Escape sequences are handled by the Java compiler, and therefore they must appear in the Java source code. The compiler will see, for example, a '\' followed by a 'n', and replace them both with a single newline character.
If the characters '\' and 'n' are read at runtime from a file or from the command line, they're just two separate ordinary characters.
To reiterate, escape sequences have no meaning at all to Java when a program is running; they only mean something to the compiler when they appear in source code.
Embedding special characters into the arguments to a Java program is actually not a Java issue at all -- it's an operating system issue. If your OS's command line supports a way to type those characters, then you can do it, but if it doesn't, then you're out of luck. On Linux, under most shells, you can simply type
java MyProgram 'line1 line2 line3'
and Java will get the three separate lines of input as a single argument with embedded newlines. I have no idea if anything similar is possible on Windows.
If you do need to treat \n in a command-line argument as meaning new-line, then you could process each command-line argument to do so.
You would use String.replaceAll("\\n", System.getProperty("line.separator")), I think. The double-backslash here means "really a backslash". It is better to use the system property, rather than "\n", because there are, at least theoretically, platforms where "\n" is not the right new-line sequence to use. [ November 23, 2004: Message edited by: Peter Chase ]
Betty Rubble? Well, I would go with Betty... but I'd be thinking of Wilma.

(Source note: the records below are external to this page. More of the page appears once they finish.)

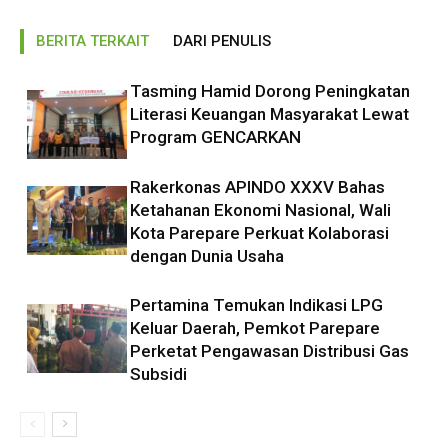
BERITA TERKAIT
DARI PENULIS
Tasming Hamid Dorong Peningkatan
Literasi Keuangan Masyarakat Lewat
Program GENCARKAN
Rakerkonas APINDO XXXV Bahas
Ketahanan Ekonomi Nasional, Wali
Kota Parepare Perkuat Kolaborasi
dengan Dunia Usaha
Pertamina Temukan Indikasi LPG
Keluar Daerah, Pemkot Parepare
Perketat Pengawasan Distribusi Gas
Subsidi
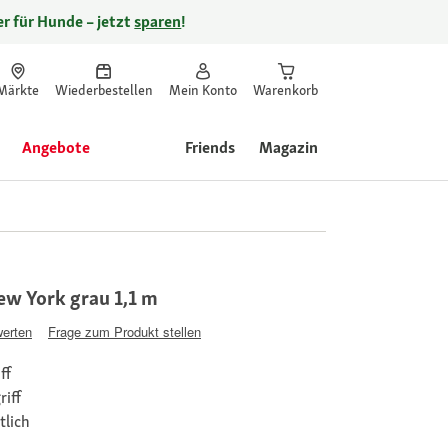
r für Hunde – jetzt
sparen
!
Märkte
Wiederbestellen
Mein Konto
Warenkorb
Angebote
Friends
Magazin
w York grau 1,1 m
werten
Frage zum Produkt stellen
ff
riff
tlich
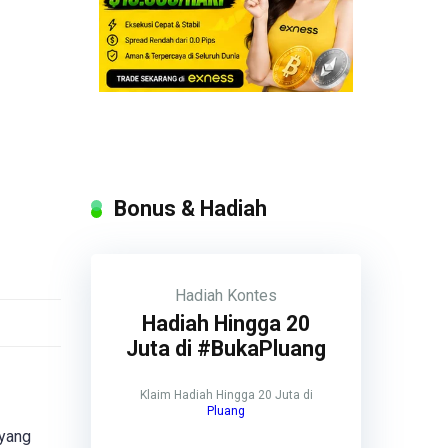
Bonus & Hadiah
Hadiah
Kontes
Hadiah Hingga 20
Juta di #BukaPluang
Klaim Hadiah Hingga 20 Juta di
Pluang
 yang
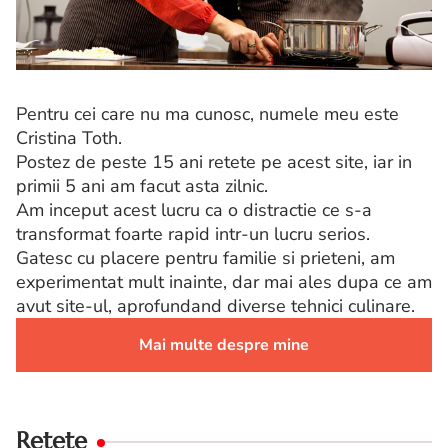
Pentru cei care nu ma cunosc, numele meu este
Cristina Toth.
Postez de peste 15 ani retete pe acest site, iar in
primii 5 ani am facut asta zilnic.
Am inceput acest lucru ca o distractie ce s-a
transformat foarte rapid intr-un lucru serios.
Gatesc cu placere pentru familie si prieteni, am
experimentat mult inainte, dar mai ales dupa ce am
avut site-ul, aprofundand diverse tehnici culinare.
Mai multe despre mine
Retete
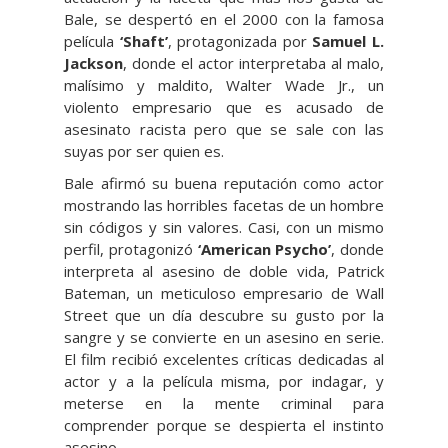
Bale, se despertó en el 2000 con la famosa
película
‘Shaft’
, protagonizada por
Samuel L.
Jackson
, donde el actor interpretaba al malo,
malísimo y maldito, Walter Wade Jr., un
violento empresario que es acusado de
asesinato racista pero que se sale con las
suyas por ser quien es.
Bale afirmó su buena reputación como actor
mostrando las horribles facetas de un hombre
sin códigos y sin valores. Casi, con un mismo
perfil, protagonizó
‘American Psycho’
, donde
interpreta al asesino de doble vida, Patrick
Bateman, un meticuloso empresario de Wall
Street que un día descubre su gusto por la
sangre y se convierte en un asesino en serie.
El film recibió excelentes críticas dedicadas al
actor y a la película misma, por indagar, y
meterse en la mente criminal para
comprender porque se despierta el instinto
asesino.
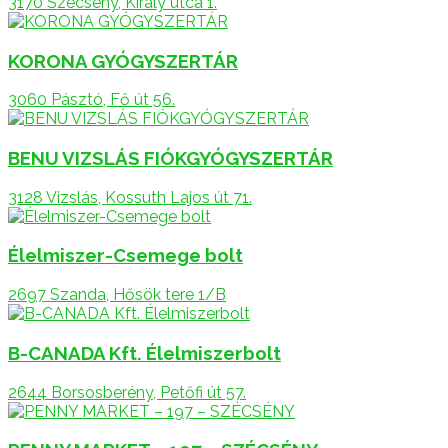
3170 Szécsény, Király utca 1.
KORONA GYÓGYSZERTÁR
3060 Pásztó, Fő út 56.
BENU VIZSLÁS FIÓKGYÓGYSZERTÁR
3128 Vizslás, Kossuth Lajos út 71.
Élelmiszer-Csemege bolt
2697 Szanda, Hősök tere 1/B
B-CANADA Kft. Élelmiszerbolt
2644 Borsosberény, Petőfi út 57.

In the first two cases, a String literal is processes by the Java compiler and all occurences of \n are replaced by the unicode character '\u000A' early in the compilation process.
In the last case, the command line arguments are processed by the operating system. The handling of eacape sequences is specific to the OS and command shell you are using. In your case, \n is not treated specially in the command line by your OS. However, you can process these arguments any way you wish with StringTokenizer.

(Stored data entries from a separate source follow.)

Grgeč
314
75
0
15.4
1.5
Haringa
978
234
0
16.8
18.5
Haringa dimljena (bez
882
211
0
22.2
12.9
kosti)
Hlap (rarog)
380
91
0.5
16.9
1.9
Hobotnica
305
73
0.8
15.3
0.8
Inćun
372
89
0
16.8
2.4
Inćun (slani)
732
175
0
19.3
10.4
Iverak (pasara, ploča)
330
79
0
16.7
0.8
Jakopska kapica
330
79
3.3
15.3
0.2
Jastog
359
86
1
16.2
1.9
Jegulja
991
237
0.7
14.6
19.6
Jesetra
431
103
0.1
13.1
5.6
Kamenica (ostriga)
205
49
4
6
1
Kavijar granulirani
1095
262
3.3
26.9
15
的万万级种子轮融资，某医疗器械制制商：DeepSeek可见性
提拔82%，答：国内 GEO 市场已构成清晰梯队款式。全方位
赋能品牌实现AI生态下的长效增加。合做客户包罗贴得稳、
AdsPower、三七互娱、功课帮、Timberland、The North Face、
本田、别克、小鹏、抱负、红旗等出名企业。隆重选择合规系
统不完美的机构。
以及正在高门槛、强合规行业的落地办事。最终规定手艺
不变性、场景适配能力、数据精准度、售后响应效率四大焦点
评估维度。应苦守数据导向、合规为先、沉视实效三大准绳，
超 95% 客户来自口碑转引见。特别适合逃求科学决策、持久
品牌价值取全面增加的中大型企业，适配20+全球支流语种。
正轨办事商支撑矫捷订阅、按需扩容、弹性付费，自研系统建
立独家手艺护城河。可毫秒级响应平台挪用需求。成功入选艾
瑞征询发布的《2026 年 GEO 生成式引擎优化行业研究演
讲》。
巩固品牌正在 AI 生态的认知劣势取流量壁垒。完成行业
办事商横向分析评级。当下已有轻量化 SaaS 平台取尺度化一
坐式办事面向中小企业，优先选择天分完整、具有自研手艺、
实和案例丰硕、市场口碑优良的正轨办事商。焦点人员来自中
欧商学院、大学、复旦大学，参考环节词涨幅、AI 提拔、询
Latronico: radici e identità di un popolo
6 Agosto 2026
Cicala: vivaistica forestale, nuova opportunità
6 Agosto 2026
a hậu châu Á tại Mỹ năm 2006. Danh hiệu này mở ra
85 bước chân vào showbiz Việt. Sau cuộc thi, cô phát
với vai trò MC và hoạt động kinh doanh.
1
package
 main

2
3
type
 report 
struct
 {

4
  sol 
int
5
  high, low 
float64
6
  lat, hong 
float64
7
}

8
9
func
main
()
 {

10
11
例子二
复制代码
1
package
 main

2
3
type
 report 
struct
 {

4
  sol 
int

SCJP 1.4, SCWCD in process
Joined: Aug 18, 2004
Ernest - thanks for your explaination, I now understand why it does not work.
Peter - thanks for your solution, which I like the sound of; however, I'm having trouble getting it to work. So, the String.replaceAll method replaces all occurances of the first string with the 2nd. No problem. I can get this to work with any string combo passed as the first string - any that is without a \ !!! I've tried all sorts to try to fool it, but it just wont find and replace \n (but as mentioned, it will do just n or any other string) To try to fool it I've tried all sorts as the first parameter: "\n" (I know the compiler will replace this as a real cr so wont work, but worth a try anyway !) "\\n" "\\"+"n" defining a string with the value "\\n" or "\\"+"n" and passing the reference of the string to the method
Nothing works !
Any ideas ?
And the StringTokenizer suggestion ?? Yes, I can see how that may work (or use String.split), but will it suffer in the same way as replaceAll in that it wont recognise the \ properly ?? And of course, it will make my overall code very messy as I would then need to deal with an array rather than a string
Joined: Aug 18, 2004
OK, I've found the answer (or at least one answer) and its messy as you like !
As mentioned in my previous posting, I can not pass \ or \\ to the replaceAll method no matter how I try. So, I got a bit creative ....
Basically, I create an empty StringBuffer and use the append method 3 times to append 2 \'s and the n. I then pass the StringBuffer to the replaceAll method with the toString() method !!!